In Jamaica, any person who commits the offense of incest is liable on conviction in a Circuit Court to imprisonment for life.
According to the Sexual Offences Act of 2009, in the case of a man, the offence of incest is committed by a male person who willingly has sexual intercourse with another person knowing that the other person is his grandmother, mother, sister, daughter, aunt, niece or granddaughter.
In the case of a woman incest is committed if she willingly has sexual intercourse with another person knowing that the other person is her grandfather, father, brother, son, uncle, nephew or grandson.
Ifrica has noticed the reticence local media had regarding Daddy from the day it was released.

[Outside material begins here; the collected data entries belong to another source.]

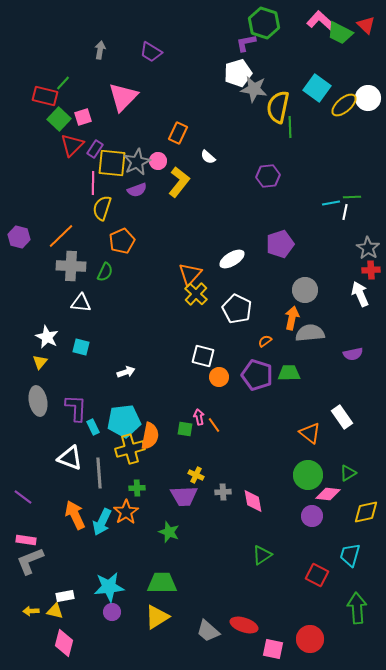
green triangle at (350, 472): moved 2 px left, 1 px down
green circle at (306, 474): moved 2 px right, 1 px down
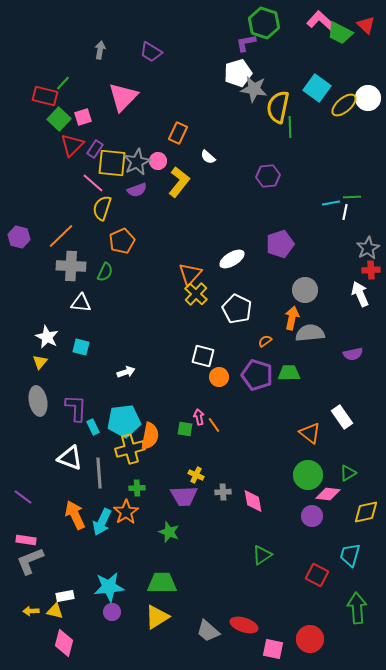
pink line at (93, 183): rotated 50 degrees counterclockwise
gray star at (368, 248): rotated 10 degrees clockwise
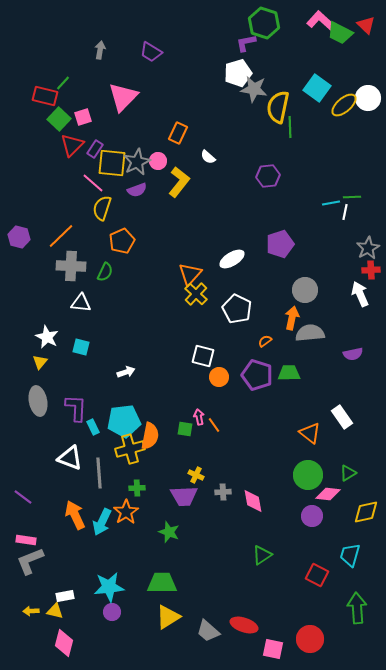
yellow triangle at (157, 617): moved 11 px right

At the album launch for the Montego Bay album in July 2009, Ifrica had lamented the struggle that the track had been encountering in terms of getting radio airplay, despite having connected in the streets and at live shows.
In January 2018, during her performance at Rebel Salute, Queen Ifrica had said Daddy was banned from radio. However, her assertions were denied by officials from the Broadcasting Commission of Jamaica who insisted that the song was not banned from the airwaves.
At the time, Ifrica had told the Star tabloid that she wanted the BCJ to investigate why the song was not being played on radio.
“If it nuh ban as dem say, den radio disc jocks unu need fi do di thing because the message should be going out there to encourage more young people to come out and speak about this (abuse), if it has happened or is happening to them,” she had said.
There were two versions of Daddy on the Montego Bay album, one in English and the other in Spanish.
Other tracks on the album were Far away, In My Dreams, lioness on the rise, Montego Bay, Coconut Shell, Yad to the East, calling Africa, Keep it to Yourself, Don’t Sign, Streets are Bloody and TTPNC.
In May 2010, months after the release of Montego Bay, Ifrica became the toast of the International Reggae and World Music Awards, which was held at York College in Queens, New York, when she copped four awards for the production including Artiste of the Year, Most Educational Artiste of the Year, Songwriter of the Year and Best Female deejay.